By Meghan Sandor
Social media, collaborative work spaces and the cultural shift towards sustainability have changed how we work, relate and communicate. The things that made a PR firm successful in the 20th century may no longer work in the 21st.
How do we, as PR and communications professionals, not just survive but thrive in this brave new world? How do we navigate the changes in communications work and harness them to our own goals and objectives?
Paul Holmes, journalist and founder-CEO of the Holmes Group PR, describes 10 things every PR professional needs to know in order to ensure the success of their organization in the coming decades. He goes into extensive detail on each point, but I will summarize three of my favourites.
- Meaningful Creativity Successful professionals often think that because they have experience they understand what innovative solutions are needed for the problems of the day. This mentality ignores audience demands, resulting in mere creativity for creativity’s sake and irrelevant products. Like good writing, good creativity should not be self-serving — it should always resonate with your audience. Keep this in mind at all times and you will ensure that your innovations are relevant to actual problems.
- Managing versus Communicating Reputation In the 20th century the driving force behind PR firms and departments was to publicly communicate the reputations of the organizations they represented. Today that driving force has changed to be about first earning and then managing reputation, internally, as well as externally. Anyone working in communications has to have a good understanding of the culture and values of her organization in order to effectively communicate. This is one of the reasons why many companies are developing in-house PR departments. There is no longer a formula for effective communication that is relevant to everyone.

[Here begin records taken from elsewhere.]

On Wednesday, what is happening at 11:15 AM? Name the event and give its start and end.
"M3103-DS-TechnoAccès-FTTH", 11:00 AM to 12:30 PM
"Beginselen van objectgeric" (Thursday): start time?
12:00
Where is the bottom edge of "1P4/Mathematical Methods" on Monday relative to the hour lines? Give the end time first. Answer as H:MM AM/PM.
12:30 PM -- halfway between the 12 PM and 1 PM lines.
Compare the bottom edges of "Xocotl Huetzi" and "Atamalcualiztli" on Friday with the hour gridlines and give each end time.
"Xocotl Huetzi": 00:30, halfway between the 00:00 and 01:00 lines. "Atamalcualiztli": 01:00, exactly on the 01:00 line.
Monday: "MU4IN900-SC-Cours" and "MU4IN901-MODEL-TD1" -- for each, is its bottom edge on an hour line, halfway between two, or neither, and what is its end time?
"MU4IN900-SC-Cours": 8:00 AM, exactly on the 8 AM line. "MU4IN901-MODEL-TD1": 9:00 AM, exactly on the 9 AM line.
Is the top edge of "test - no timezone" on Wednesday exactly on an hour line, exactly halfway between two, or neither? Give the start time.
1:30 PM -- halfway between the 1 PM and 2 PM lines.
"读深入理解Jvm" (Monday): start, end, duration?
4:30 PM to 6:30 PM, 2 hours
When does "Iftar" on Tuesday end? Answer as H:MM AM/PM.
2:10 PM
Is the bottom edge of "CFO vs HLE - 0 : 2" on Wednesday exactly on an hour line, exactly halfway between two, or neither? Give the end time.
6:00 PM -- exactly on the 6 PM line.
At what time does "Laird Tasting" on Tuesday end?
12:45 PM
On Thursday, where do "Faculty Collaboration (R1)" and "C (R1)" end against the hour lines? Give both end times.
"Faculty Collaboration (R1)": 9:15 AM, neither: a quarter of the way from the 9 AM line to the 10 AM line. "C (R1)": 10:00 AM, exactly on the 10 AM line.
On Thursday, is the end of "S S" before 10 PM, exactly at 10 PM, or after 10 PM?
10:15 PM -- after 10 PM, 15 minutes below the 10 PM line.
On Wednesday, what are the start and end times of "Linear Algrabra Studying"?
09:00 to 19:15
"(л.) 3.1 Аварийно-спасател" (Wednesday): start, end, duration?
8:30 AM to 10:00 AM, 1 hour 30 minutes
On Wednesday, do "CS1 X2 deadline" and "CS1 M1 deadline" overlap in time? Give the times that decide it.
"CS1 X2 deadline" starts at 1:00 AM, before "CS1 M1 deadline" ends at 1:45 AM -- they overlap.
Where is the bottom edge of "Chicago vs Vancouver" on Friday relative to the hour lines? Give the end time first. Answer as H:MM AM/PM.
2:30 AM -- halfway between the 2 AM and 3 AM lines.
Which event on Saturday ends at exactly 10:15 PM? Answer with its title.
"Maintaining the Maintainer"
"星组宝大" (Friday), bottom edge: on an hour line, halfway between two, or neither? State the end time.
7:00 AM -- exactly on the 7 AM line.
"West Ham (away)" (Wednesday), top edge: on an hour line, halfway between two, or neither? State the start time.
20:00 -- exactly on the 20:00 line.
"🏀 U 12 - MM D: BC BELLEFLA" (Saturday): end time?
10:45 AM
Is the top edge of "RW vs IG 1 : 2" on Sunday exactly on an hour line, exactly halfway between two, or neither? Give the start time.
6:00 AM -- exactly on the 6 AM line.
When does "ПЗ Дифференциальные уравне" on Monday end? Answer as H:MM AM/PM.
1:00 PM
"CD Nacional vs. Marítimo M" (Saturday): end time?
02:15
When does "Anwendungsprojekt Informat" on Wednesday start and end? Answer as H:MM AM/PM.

- Recruiting Differently PR firms and departments need professionals who are flexible in their skills, able to design an infographic just as comfortably as they can write a press release or manage a social media handle, depending on what solution the organization needs. A department staffed entirely with writers will be stunted in the solutions it can offer. Instead, today’s PR practitioner needs skills from a range of disciplines — the hard sciences, social sciences and humanities, etc. — and this is what today’s PR firms look for when recruiting.